Exposure to xenon after transient ischemia in rats leads to a decrease in the volume of
infarction, depending on the concentration, exposure time and improvement of neurological
function 7 days after ischemia. To date, a role has been discovered in the implementation of
molecular mechanisms of xenon neuroprotection of double-pore potassium channels (TREK-1),
which provide a basic ion current that weakens neuronal excitability, thereby protecting
neurons from damage. The role of adenosine triphosphate (ATP)-sensitive potassium channels of
the plasmalemma in the realization of the protective properties of xenon is also discussed in
the scientific literature. It was shown that under in vitro conditions in the culture of
neurons, xenon protected them from damage caused by glucose and oxygen deprivation by
activating ATP-sensitive potassium channels in the plasmalemma. There is evidence of the
effect of xenon inhalation on the phosphorylation of glycogen synthase-3ß, a key enzyme of
the anti-apoptotic neuronal cascade, and an increase in the pool of enzymes involved in the
antioxidant protection of the brain. An experimental study showed a distinct
anti-inflammatory effect of this anesthetic, which consisted in an increase in the ability of
neutrophils to spontaneous apoptosis and a decrease in the expression of adhesion molecules
CD11b and CD66b on their surface after modeling an inflammatory reaction. Also, the
anti-inflammatory properties of xenon were shown when modeling traumatic brain injury in
vivo, when its exposure for 60 minutes caused a significant decrease in the expression of
pro-inflammatory genes NF-kB1 and NF-kB2, responsible for the synthesis of cytokines and
other molecules involved in inflammation. Considering that the inflammatory reaction that
forms in the first hours of ischemic brain damage largely determines the severity of its
further course, such an effect on neutrophils can reduce the severity of damage to nervous
tissue.
The most interesting is a randomized controlled trial performed by R. Laitio et al. (2016),
in which the use of xenon in combination with hypothermia in clinical practice was studied
for the first time. In patients who have undergone community-acquired cardiac arrest, xenon
inhalation at a concentration of 40 vol.% within 24 hours in combination with hypothermia,
led to less damage to the white matter of the brain than with patients using hypothermia
alone. The 6-month mortality rate was 27% in the xenon and hypothermia group and 35% in the
hypothermia group. However, the study was not powerful enough.
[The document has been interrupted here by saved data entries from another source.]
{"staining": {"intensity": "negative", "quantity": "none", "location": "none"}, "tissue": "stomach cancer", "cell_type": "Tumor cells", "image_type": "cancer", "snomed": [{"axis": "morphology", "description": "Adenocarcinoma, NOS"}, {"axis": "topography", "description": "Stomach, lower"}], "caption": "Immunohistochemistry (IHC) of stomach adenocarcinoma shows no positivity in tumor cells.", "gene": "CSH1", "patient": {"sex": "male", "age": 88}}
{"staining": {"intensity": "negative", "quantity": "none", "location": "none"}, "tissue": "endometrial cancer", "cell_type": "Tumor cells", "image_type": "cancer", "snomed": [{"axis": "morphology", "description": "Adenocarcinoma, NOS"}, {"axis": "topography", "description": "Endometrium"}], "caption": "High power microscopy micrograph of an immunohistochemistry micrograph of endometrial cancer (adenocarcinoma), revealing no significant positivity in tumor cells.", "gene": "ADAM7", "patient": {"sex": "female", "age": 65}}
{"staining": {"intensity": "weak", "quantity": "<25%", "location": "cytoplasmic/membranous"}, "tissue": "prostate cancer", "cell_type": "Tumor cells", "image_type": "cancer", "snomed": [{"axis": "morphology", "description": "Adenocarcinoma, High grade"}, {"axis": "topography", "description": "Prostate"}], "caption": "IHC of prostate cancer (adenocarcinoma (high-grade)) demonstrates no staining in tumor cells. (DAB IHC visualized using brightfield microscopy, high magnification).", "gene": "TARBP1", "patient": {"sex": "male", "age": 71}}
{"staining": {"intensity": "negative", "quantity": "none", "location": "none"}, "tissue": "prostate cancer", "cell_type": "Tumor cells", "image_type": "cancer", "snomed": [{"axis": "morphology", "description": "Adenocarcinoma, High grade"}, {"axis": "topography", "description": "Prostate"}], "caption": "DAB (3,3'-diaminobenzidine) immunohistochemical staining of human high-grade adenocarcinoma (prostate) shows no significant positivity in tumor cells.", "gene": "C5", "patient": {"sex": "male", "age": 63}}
It is important to note that today, despite a large pool of convincing preclinical studies
proving the neuroprotective properties of xenon, there is not a single clinical study of its
use in ischemic stroke.
Therefore, the research objectives is to determine whether the strategy of using xenon-oxygen
mixture inhalation is better than oxygen-air mixture inhalation with respect to the change in
scores on the NIHSS, Rankin and Glasgow coma scales on day 7, the duration of stay in the ICU
and the frequency of nosocomial pneumonia.